→ **Aim of the task**:
Only one portion of the data is to be written out: from the line bearing "756 61 12273" through the line bearing "388 565 43.91". Write it exactly as it appears.

Saved data entries
-=-=-=-=-
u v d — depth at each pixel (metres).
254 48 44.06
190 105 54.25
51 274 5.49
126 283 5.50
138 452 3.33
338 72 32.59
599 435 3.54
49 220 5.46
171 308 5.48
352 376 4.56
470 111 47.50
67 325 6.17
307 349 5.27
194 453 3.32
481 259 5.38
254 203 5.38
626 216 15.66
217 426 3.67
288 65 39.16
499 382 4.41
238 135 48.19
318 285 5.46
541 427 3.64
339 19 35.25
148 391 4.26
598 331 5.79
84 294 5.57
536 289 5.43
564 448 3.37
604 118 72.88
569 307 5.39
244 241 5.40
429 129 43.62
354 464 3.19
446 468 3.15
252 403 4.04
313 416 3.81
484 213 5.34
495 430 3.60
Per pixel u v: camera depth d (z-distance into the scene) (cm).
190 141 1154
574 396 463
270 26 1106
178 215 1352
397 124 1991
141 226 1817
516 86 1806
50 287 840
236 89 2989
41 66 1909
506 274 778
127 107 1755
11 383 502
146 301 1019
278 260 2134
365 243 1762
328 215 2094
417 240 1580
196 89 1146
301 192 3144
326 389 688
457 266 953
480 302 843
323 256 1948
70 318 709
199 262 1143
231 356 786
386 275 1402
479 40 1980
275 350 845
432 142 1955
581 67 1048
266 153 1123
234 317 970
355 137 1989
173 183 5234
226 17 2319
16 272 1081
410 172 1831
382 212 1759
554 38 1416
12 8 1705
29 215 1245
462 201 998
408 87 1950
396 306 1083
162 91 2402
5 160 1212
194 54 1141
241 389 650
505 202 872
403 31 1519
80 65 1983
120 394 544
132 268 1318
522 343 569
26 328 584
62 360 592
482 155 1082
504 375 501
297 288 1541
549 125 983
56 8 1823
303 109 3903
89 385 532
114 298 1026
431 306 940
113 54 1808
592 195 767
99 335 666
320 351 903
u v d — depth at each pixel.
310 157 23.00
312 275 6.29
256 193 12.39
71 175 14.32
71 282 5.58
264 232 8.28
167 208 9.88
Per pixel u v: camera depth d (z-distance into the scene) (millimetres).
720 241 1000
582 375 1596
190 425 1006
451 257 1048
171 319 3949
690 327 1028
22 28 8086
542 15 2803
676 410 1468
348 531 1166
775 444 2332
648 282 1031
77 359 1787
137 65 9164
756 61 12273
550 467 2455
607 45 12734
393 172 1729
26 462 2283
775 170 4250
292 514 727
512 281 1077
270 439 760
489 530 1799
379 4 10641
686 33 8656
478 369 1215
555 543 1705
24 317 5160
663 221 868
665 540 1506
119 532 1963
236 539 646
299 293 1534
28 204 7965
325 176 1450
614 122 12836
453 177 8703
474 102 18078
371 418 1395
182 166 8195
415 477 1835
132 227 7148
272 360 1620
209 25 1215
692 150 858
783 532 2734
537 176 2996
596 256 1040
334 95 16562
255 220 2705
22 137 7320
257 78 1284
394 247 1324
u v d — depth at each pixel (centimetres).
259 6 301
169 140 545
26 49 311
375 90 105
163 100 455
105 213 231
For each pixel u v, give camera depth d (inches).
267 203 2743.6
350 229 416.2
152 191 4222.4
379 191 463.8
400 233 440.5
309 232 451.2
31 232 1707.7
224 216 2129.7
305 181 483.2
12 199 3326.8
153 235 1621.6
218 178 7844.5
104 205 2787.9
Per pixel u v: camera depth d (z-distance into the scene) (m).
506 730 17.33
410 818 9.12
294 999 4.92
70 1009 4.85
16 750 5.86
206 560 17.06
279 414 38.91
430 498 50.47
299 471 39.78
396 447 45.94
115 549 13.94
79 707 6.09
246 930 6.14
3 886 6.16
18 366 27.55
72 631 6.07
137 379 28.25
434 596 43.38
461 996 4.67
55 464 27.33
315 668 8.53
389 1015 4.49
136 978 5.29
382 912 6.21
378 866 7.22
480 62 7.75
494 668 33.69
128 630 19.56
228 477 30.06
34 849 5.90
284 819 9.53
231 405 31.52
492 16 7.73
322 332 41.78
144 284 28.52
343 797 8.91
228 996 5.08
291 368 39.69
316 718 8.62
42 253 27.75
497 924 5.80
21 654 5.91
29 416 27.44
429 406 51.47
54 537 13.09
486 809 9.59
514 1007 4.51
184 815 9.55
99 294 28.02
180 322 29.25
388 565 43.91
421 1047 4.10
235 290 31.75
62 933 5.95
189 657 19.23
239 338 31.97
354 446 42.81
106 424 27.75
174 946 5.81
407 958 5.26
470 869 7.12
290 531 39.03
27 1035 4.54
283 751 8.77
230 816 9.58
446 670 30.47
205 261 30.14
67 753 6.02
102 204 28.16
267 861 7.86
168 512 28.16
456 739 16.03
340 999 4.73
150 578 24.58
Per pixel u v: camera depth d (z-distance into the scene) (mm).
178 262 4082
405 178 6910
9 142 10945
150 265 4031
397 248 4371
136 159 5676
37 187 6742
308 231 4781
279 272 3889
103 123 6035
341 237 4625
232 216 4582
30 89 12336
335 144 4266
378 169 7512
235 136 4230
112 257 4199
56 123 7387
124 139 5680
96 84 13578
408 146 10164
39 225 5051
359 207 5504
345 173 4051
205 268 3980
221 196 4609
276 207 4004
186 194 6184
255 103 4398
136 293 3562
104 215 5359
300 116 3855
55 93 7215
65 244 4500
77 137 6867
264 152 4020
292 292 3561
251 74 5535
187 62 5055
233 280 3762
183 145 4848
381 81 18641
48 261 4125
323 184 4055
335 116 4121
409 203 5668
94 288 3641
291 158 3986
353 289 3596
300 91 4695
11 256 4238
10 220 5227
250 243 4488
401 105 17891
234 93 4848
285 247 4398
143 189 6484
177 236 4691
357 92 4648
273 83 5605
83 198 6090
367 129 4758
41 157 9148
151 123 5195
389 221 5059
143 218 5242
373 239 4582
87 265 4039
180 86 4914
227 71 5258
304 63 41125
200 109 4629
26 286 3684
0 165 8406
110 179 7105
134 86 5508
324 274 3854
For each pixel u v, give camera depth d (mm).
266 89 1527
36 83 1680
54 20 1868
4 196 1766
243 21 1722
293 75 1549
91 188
-=-=-=-=-
→ **The answer**:
756 61 12273
550 467 2455
607 45 12734
393 172 1729
26 462 2283
775 170 4250
292 514 727
512 281 1077
270 439 760
489 530 1799
379 4 10641
686 33 8656
478 369 1215
555 543 1705
24 317 5160
663 221 868
665 540 1506
119 532 1963
236 539 646
299 293 1534
28 204 7965
325 176 1450
614 122 12836
453 177 8703
474 102 18078
371 418 1395
182 166 8195
415 477 1835
132 227 7148
272 360 1620
209 25 1215
692 150 858
783 532 2734
537 176 2996
596 256 1040
334 95 16562
255 220 2705
22 137 7320
257 78 1284
394 247 1324
u v d — depth at each pixel (centimetres).
259 6 301
169 140 545
26 49 311
375 90 105
163 100 455
105 213 231
For each pixel u v, give camera depth d (inches).
267 203 2743.6
350 229 416.2
152 191 4222.4
379 191 463.8
400 233 440.5
309 232 451.2
31 232 1707.7
224 216 2129.7
305 181 483.2
12 199 3326.8
153 235 1621.6
218 178 7844.5
104 205 2787.9
Per pixel u v: camera depth d (z-distance into the scene) (m).
506 730 17.33
410 818 9.12
294 999 4.92
70 1009 4.85
16 750 5.86
206 560 17.06
279 414 38.91
430 498 50.47
299 471 39.78
396 447 45.94
115 549 13.94
79 707 6.09
246 930 6.14
3 886 6.16
18 366 27.55
72 631 6.07
137 379 28.25
434 596 43.38
461 996 4.67
55 464 27.33
315 668 8.53
389 1015 4.49
136 978 5.29
382 912 6.21
378 866 7.22
480 62 7.75
494 668 33.69
128 630 19.56
228 477 30.06
34 849 5.90
284 819 9.53
231 405 31.52
492 16 7.73
322 332 41.78
144 284 28.52
343 797 8.91
228 996 5.08
291 368 39.69
316 718 8.62
42 253 27.75
497 924 5.80
21 654 5.91
29 416 27.44
429 406 51.47
54 537 13.09
486 809 9.59
514 1007 4.51
184 815 9.55
99 294 28.02
180 322 29.25
388 565 43.91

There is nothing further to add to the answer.